When comparing artificial intelligence with human intelligence, a toddler can be considered more intelligent for many reasons, including having the innate ability to generalize concepts based on limited knowledge or training. For example, a child can figure out that a spherical toy that bounces is a ball without having to learn every type of ball ever manufactured. On the other hand, deep neural networks lack common sense, requires massive amounts of data for training.
“While there has been considerable work on inferring the goals and desires of agents, much of this work has assumed that agents act optimally to achieve their goals,” wrote the researchers. “Even when this assumption is relaxed, the forms of sub-optimality considered are often highly simplified.” In other words, most of the work on enabling machine learning to infer goals assumes that things go according to plan, and the algorithms reflect this assumption.
What sets this study apart is that this new machine-learning algorithm accounts for when things do and do not go according to plan, which is a more nuanced approach for more robust artificial intelligence.

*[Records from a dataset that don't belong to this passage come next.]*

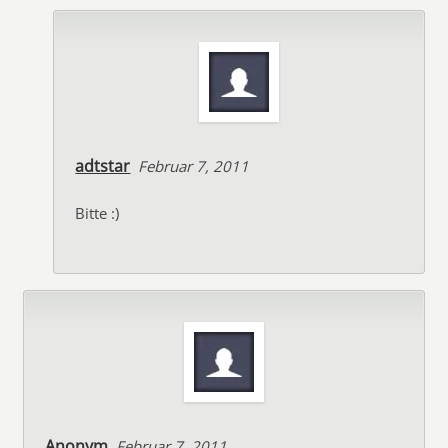
adtstar
Februar 7, 2011
Bitte :)
Anonym
Februar 7, 2011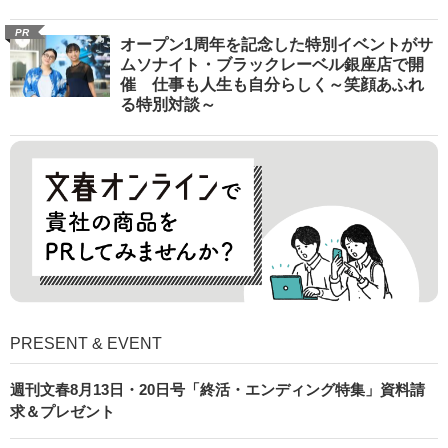
PR
オープン1周年を記念した特別イベントがサ
ムソナイト・ブラックレーベル銀座店で開
催 仕事も人生も自分らしく～笑顔あふれ
る特別対談～
PRESENT & EVENT
週刊文春8月13日・20日号「終活・エンディング特集」資料請
求＆プレゼント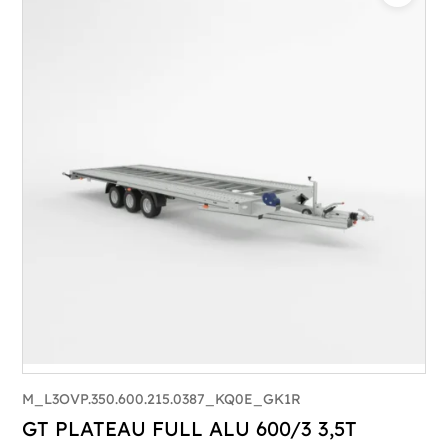
Catégorie :
Porte-véhicule
PTAC :
3500
Poids à vide (kg) :
1015
Longueur utile (mm) :
8530
Plancher :
Lorhs en Aluminium
M_L3OVP.350.600.215.0387_KQ0E_GK1R
GT PLATEAU FULL ALU 600/3 3,5T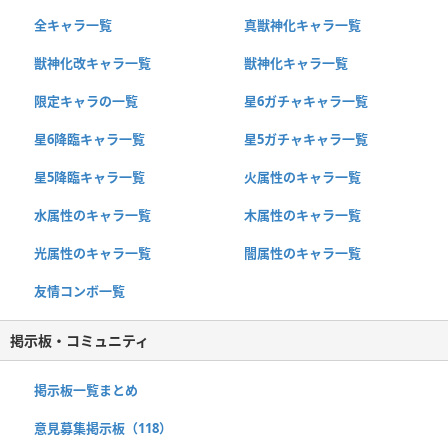
全キャラ一覧
真獣神化キャラ一覧
獣神化改キャラ一覧
獣神化キャラ一覧
限定キャラの一覧
星6ガチャキャラ一覧
星6降臨キャラ一覧
星5ガチャキャラ一覧
星5降臨キャラ一覧
火属性のキャラ一覧
水属性のキャラ一覧
木属性のキャラ一覧
光属性のキャラ一覧
闇属性のキャラ一覧
友情コンボ一覧
掲示板・コミュニティ
掲示板一覧まとめ
意見募集掲示板（118）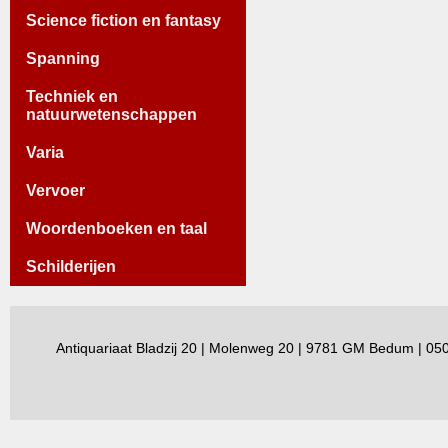
Science fiction en fantasy
Spanning
Techniek en
natuurwetenschappen
Varia
Vervoer
Woordenboeken en taal
Schilderijen
Antiquariaat Bladzij 20 | Molenweg 20 | 9781 GM Bedum | 0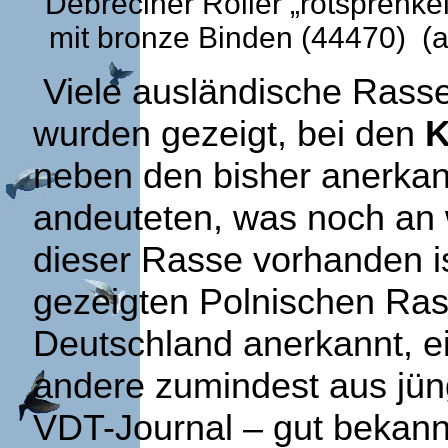
Debreciner Roller „rotsprenke
mit bronze Binden (44470) (a
Viele ausländische Rassen
wurden gezeigt, bei den
K
neben den bisher anerka
andeuteten, was noch an 
dieser Rasse vorhanden ist
gezeigten Polnischen Rass
Deutschland anerkannt, ei
andere zumindest aus jün
VDT-Journal – gut bekann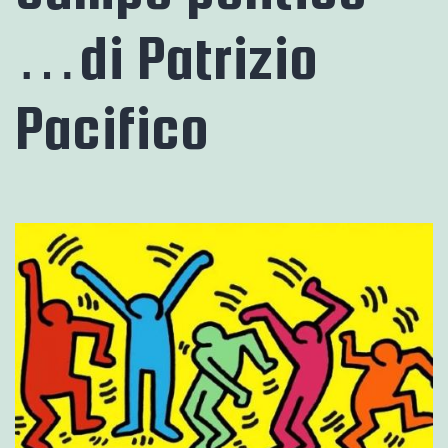
…di Patrizio
Pacifico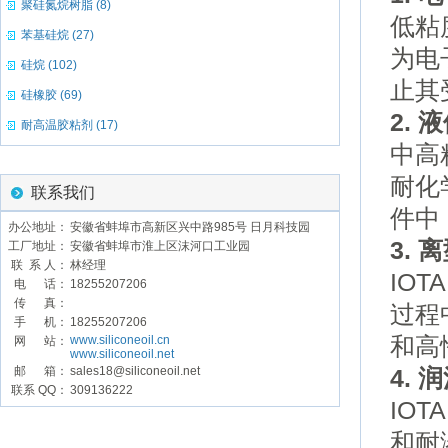
聚硅氮烷树脂 (8)
低粘
苯基硅烷 (27)
为电
硅烷 (102)
止其
硅橡胶 (69)
2.
液
耐高温胶粘剂 (17)
中高
耐化
联系我们
件中
办公地址：
安徽省蚌埠市高新区兴中路985号 日月科技园
3.
离
工厂地址：
安徽省蚌埠市淮上区沫河口工业园
联 系 人：
林经理
IOTA
电 话：
18255207206
传 真：
过程
手 机：
18255207206
和高
www.siliconeoil.cn
网 站：
www.siliconeoil.net
邮 箱：
sales18@siliconeoil.net
4.
润
联系 QQ：
309136222
IOTA
和耐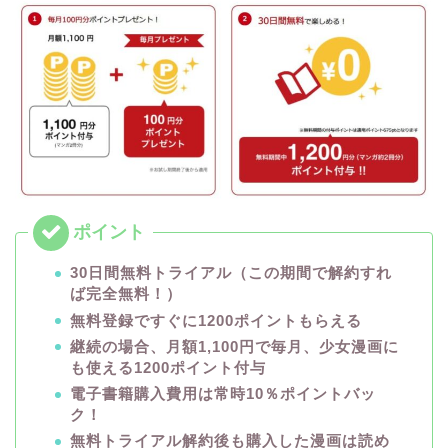
30日間無料トライアル（この期間で解約すれ
ば完全無料！）
無料登録ですぐに1200ポイントもらえる
継続の場合、月額1,100円で毎月、少女漫画に
も使える1200ポイント付与
電子書籍購入費用は常時10％ポイントバッ
ク！
無料トライアル解約後も購入した漫画は読め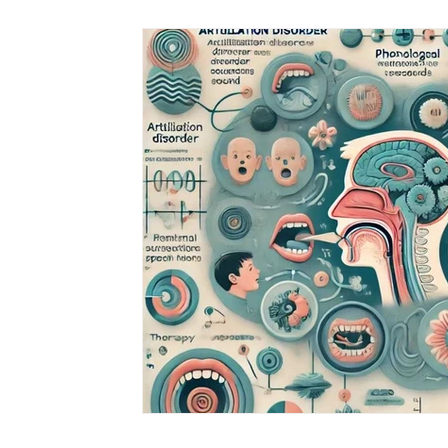
Özgül Öğrenme Güçlüğü
İşitme Yetersizliği
Otizm 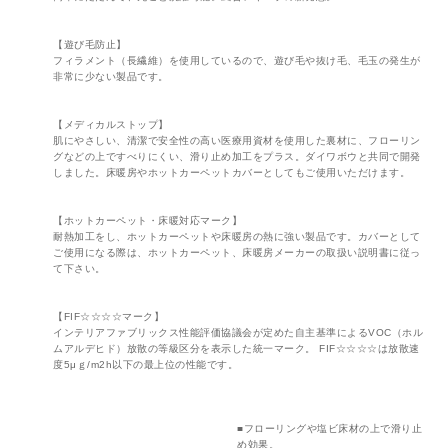
【遊び毛防止】
フィラメント（長繊維）を使用しているので、遊び毛や抜け毛、毛玉の発生が
非常に少ない製品です。
【メディカルストップ】
肌にやさしい、清潔で安全性の高い医療用資材を使用した裏材に、フローリン
グなどの上ですべりにくい、滑り止め加工をプラス。ダイワボウと共同で開発
しました。床暖房やホットカーペットカバーとしてもご使用いただけます。
【ホットカーペット・床暖対応マーク】
耐熱加工をし、ホットカーペットや床暖房の熱に強い製品です。カバーとして
ご使用になる際は、ホットカーペット、床暖房メーカーの取扱い説明書に従っ
て下さい。
【FIF☆☆☆☆マーク】
インテリアファブリックス性能評価協議会が定めた自主基準によるVOC（ホル
ムアルデヒド）放散の等級区分を表示した統一マーク。 FIF☆☆☆☆は放散速
度5μｇ/m2h以下の最上位の性能です。
■フローリングや塩ビ床材の上で滑り止
め効果。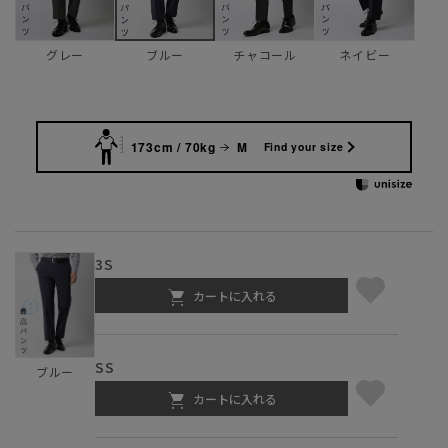
グレー
チャコール
ネイビー
ブルー
173cm / 70kg
M
Find your size
3S
カートに入れる
SS
ブルー
カートに入れる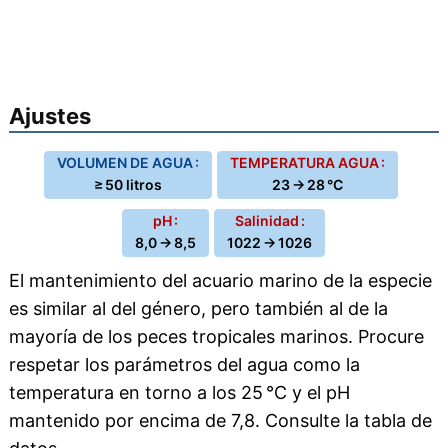
Ajustes
VOLUMEN DE AGUA :
TEMPERATURA AGUA :
≥ 50 litros
23 → 28 °C
pH :
Salinidad :
8,0 → 8,5
1022 → 1026
El mantenimiento del acuario marino de la especie
es similar al del género, pero también al de la
mayoría de los peces tropicales marinos. Procure
respetar los parámetros del agua como la
temperatura en torno a los 25 °C y el pH
mantenido por encima de 7,8. Consulte la tabla de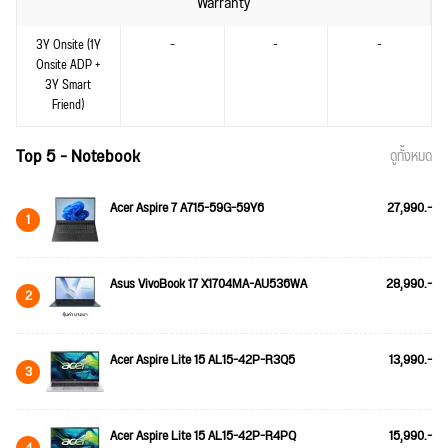
Warranty
3Y Onsite (1Y
-
-
-
Onsite ADP +
3Y Smart
Friend)
Top 5 - Notebook
ดูทั้งหมด
Acer Aspire 7 A715-59G-59Y6
27,990.-
1
Asus VivoBook 17 X1704MA-AU536WA
28,990.-
2
Acer Aspire Lite 15 AL15-42P-R3Q5
13,990.-
3
Acer Aspire Lite 15 AL15-42P-R4PQ
15,990.-
4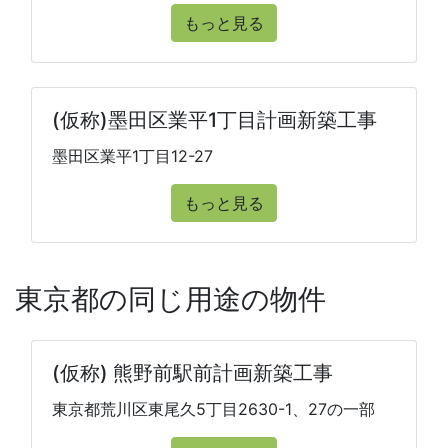
もっと見る
(仮称)墨田区業平1丁目計画新築工事
墨田区業平1丁目12-27
もっと見る
東京都の同じ用途の物件
(仮称) 熊野前駅前計画新築工事
東京都荒川区東尾久5丁目2630-1、27の一部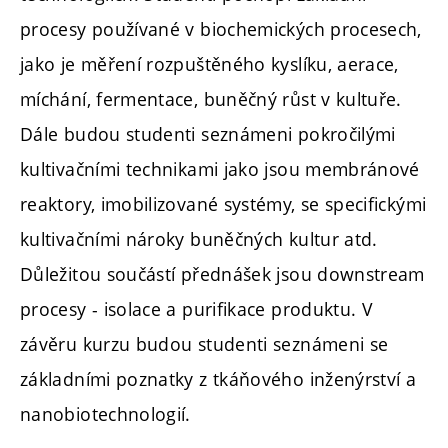
procesy používané v biochemických procesech,
jako je měření rozpuštěného kyslíku, aerace,
míchání, fermentace, buněčný růst v kultuře.
Dále budou studenti seznámeni pokročilými
kultivačními technikami jako jsou membránové
reaktory, imobilizované systémy, se specifickými
kultivačními nároky buněčných kultur atd.
Důležitou součástí přednášek jsou downstream
procesy - isolace a purifikace produktu. V
závěru kurzu budou studenti seznámeni se
základními poznatky z tkáňového inženýrství a
nanobiotechnologií.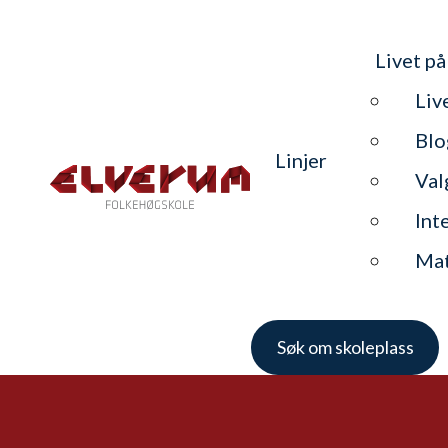
Livet på
Liv
Blo
Linjer
Val
Int
Ma
Søk om skoleplass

“Our architecture models agents as boundedly-rational planners that interleave search with execution by replanning, thereby accounting for sub-optimal behavior,” wrote the team. “These models are specified as probabilistic programs, allowing us to represent and perform efficient Bayesian inference over an agent’s goals and internal planning processes.”
For inference, the researchers developed a sequential Monte Carlo algorithm called Sequential Inverse Plan Search (SIPS). The researchers constructed their architecture using Gen, a general-purpose probabilistic programming system that was developed at MIT.
“We present experiments showing that this modeling and inference architecture outperforms Bayesian inverse reinforcement learning baselines, accurately inferring goals from both optimal and non-optimal trajectories involving failure and back-tracking, while generalizing across domains with compositional structure and sparse rewards,” the researchers reported.
Human intelligence, neuroscience, and biological cognition have served as the inspirational springboard for AI machine learning. Artificial intelligence has emerged from a period of relative dormancy to become a tool of choice for making predictions, pattern-recognition, computer vision, speech recognition, and more purposes mainly due to deep learning algorithms. Ironically, by adopting the strategy of reverse-engineering the natural cognitive capabilities of human toddlers, artificial intelligence scientists are making progress towards more flexible, robust, and capable machine learning.